The problem
Which of the lines in the data mention the string "người"? List them all.

━━ Recorded data ━━

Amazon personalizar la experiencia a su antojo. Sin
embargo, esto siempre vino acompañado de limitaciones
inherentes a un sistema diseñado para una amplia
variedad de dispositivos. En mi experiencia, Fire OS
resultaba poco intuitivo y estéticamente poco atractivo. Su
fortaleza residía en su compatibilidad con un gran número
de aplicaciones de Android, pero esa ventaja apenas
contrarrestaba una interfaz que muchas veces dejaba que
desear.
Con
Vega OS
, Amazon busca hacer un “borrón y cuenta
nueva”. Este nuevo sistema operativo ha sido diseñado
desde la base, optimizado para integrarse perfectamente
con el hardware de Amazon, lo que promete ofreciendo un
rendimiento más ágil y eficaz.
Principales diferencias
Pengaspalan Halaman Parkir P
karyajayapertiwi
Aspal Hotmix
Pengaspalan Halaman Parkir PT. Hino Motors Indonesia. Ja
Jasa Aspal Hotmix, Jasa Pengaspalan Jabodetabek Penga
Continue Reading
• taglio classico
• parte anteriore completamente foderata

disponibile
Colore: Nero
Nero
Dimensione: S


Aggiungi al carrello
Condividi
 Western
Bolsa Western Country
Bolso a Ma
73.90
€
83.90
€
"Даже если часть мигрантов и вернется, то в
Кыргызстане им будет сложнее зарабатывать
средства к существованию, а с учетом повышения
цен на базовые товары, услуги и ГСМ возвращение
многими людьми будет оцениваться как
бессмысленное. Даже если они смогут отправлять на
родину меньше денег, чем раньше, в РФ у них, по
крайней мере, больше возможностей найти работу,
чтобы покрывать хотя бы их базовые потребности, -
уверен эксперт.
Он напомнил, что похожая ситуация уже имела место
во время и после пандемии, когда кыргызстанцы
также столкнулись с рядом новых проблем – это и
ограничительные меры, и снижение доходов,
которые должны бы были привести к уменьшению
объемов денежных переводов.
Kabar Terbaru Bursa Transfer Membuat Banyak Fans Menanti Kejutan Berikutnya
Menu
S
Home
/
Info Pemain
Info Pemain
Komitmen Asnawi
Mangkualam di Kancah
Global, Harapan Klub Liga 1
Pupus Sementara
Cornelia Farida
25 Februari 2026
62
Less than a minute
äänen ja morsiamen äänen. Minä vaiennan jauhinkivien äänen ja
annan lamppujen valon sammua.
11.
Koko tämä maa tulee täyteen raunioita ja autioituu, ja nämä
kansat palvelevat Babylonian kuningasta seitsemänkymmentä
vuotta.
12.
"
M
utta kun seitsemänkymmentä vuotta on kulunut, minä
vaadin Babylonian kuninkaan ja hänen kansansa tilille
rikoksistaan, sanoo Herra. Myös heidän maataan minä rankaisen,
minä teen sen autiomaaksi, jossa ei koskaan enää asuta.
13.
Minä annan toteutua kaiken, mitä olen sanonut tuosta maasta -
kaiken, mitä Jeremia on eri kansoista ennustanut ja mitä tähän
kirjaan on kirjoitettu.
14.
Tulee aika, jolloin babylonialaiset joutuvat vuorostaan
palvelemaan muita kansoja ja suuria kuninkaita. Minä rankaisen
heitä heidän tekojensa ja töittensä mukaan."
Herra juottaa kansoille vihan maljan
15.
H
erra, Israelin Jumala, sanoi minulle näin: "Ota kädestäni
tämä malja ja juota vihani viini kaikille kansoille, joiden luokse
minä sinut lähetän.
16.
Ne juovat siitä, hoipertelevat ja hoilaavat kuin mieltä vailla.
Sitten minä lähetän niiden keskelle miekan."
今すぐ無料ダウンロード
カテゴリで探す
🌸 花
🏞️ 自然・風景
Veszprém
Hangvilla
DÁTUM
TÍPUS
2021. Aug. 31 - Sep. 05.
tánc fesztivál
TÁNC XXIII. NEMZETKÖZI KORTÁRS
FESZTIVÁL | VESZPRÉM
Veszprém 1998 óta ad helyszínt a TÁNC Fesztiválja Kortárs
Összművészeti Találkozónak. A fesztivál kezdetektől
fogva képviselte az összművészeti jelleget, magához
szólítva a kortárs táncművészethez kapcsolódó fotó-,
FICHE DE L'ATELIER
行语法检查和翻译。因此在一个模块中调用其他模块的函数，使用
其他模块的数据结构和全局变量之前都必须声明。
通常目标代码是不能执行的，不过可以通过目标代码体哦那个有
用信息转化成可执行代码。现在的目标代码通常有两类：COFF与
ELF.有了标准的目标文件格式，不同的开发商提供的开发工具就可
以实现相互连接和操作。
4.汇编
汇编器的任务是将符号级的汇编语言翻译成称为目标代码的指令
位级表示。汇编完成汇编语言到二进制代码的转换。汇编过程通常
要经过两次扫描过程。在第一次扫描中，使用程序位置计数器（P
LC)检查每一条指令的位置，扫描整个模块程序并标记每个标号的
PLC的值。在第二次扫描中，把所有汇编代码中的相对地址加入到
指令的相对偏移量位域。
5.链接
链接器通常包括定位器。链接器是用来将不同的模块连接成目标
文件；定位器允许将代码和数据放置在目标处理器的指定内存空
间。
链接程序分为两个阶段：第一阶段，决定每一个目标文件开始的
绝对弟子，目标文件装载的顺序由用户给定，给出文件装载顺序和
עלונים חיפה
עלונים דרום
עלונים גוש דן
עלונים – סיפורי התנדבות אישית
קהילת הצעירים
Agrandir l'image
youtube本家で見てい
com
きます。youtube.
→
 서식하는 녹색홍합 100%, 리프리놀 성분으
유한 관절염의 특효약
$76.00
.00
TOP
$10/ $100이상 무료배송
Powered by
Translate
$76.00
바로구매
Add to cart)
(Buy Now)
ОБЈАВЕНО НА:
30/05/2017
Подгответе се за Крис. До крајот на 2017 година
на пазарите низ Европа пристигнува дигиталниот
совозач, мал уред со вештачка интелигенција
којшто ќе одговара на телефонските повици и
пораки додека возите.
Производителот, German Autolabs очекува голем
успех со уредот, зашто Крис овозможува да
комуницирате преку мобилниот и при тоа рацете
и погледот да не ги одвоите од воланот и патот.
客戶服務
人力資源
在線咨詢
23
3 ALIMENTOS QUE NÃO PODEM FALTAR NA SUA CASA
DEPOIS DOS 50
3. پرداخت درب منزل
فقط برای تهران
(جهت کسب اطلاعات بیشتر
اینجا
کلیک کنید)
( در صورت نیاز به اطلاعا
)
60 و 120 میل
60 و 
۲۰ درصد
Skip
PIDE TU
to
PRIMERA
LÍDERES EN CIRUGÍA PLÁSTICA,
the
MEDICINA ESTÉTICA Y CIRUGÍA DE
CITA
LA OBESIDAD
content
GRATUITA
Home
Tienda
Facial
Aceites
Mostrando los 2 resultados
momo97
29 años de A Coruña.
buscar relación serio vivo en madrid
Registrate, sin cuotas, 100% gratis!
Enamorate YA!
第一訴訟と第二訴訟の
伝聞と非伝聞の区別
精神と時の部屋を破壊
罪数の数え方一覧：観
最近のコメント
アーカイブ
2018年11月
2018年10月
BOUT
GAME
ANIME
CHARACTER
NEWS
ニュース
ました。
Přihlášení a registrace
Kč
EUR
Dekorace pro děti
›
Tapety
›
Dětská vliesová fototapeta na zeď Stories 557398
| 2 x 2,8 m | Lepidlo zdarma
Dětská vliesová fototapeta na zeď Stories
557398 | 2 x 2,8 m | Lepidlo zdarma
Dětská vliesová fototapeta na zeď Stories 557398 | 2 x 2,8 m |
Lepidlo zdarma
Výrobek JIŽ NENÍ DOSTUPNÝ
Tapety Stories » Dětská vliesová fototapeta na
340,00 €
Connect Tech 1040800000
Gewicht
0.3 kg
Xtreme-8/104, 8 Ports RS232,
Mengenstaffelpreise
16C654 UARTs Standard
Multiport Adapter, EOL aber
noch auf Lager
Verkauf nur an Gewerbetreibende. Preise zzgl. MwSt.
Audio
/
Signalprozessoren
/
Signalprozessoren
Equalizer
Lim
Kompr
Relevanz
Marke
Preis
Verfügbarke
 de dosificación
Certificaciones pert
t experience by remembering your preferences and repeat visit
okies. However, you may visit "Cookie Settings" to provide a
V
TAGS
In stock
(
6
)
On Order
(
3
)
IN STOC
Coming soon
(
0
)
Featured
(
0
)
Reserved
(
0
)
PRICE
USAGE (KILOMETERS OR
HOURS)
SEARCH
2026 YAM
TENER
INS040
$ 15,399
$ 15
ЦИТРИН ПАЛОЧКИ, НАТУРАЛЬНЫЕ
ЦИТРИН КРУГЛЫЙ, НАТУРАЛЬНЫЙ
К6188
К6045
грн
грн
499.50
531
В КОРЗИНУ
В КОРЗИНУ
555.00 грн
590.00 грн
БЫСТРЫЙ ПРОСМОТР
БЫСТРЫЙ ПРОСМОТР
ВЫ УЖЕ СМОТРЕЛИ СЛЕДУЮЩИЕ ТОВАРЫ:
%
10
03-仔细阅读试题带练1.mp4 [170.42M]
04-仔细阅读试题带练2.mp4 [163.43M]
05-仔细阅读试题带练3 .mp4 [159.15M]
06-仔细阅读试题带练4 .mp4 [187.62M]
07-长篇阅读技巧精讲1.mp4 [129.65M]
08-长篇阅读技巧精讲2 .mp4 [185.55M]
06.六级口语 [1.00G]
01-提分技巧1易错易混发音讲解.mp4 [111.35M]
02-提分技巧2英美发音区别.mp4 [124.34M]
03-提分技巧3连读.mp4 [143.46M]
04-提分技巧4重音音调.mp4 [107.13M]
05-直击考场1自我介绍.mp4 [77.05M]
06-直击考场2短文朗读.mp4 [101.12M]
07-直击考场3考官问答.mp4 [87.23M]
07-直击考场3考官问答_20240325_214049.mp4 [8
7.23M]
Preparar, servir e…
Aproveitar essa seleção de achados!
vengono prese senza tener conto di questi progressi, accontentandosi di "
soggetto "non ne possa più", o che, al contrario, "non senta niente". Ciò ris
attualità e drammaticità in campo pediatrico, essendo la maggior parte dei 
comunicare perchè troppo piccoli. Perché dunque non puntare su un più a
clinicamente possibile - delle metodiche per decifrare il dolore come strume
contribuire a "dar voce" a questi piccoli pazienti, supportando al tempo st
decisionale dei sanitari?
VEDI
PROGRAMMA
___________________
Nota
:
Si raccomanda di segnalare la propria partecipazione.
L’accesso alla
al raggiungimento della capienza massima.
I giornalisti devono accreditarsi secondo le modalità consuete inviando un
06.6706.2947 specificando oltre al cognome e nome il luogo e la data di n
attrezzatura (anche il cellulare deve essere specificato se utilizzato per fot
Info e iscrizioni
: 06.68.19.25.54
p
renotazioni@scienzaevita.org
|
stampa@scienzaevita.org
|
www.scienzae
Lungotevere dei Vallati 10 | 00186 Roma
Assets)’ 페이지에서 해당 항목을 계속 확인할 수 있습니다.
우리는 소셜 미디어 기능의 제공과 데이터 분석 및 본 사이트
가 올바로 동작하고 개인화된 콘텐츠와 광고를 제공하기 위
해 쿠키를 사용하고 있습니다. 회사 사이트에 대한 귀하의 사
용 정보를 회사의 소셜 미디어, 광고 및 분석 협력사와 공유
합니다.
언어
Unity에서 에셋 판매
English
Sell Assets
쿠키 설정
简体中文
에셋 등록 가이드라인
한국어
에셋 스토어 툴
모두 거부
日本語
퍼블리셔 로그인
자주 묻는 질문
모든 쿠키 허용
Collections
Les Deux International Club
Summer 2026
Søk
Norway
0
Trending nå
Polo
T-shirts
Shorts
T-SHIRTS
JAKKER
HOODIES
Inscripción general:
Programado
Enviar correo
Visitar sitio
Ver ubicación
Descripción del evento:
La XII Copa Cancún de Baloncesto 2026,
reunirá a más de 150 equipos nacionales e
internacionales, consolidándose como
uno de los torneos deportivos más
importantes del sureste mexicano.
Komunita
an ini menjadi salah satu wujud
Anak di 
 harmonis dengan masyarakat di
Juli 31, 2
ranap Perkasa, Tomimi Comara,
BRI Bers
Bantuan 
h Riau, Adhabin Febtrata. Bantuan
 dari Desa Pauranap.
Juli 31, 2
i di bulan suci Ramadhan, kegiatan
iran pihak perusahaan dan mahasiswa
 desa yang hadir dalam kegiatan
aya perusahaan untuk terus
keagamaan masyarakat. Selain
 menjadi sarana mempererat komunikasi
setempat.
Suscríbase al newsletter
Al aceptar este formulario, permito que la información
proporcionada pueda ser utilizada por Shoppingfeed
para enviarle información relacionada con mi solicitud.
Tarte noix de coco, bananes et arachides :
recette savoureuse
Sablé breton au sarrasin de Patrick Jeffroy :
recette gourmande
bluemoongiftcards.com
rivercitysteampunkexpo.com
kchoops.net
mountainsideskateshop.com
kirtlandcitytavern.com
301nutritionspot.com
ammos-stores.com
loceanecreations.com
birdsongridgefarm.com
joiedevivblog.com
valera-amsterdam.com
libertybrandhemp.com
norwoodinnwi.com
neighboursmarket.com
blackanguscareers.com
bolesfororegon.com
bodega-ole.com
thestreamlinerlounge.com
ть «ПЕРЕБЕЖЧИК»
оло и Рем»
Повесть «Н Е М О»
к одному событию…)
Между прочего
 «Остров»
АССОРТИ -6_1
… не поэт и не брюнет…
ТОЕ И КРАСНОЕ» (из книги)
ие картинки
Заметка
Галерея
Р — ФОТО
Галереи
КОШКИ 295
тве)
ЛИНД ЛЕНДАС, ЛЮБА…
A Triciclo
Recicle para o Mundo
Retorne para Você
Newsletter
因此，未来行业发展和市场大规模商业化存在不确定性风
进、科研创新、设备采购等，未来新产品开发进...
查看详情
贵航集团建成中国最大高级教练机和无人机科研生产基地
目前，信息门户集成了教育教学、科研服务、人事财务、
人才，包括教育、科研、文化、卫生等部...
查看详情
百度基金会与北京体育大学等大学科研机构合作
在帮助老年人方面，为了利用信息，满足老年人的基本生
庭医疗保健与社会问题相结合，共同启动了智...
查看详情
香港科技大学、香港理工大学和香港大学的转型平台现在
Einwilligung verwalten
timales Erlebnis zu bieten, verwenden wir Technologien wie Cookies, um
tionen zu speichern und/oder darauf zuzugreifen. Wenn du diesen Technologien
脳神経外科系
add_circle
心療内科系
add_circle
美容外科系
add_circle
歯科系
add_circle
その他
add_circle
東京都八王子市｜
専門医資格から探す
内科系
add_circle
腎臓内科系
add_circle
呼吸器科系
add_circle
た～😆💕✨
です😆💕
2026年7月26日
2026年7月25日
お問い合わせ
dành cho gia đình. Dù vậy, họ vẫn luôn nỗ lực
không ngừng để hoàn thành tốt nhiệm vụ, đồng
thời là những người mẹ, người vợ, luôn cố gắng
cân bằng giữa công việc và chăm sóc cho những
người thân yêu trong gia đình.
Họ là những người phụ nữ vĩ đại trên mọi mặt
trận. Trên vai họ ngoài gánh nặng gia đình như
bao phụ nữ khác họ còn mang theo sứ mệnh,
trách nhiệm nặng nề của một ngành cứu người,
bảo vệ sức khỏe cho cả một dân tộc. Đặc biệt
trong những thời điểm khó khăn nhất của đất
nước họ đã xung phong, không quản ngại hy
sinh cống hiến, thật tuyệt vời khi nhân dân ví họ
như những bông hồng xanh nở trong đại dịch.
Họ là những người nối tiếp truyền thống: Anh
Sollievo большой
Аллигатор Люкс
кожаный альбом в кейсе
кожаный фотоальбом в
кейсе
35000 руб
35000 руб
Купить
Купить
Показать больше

━━━

Task answer
thời là những người mẹ, người vợ, luôn cố gắng
người thân yêu trong gia đình.
Họ là những người phụ nữ vĩ đại trên mọi mặt
trách nhiệm nặng nề của một ngành cứu người,
Họ là những người nối tiếp truyền thống: Anh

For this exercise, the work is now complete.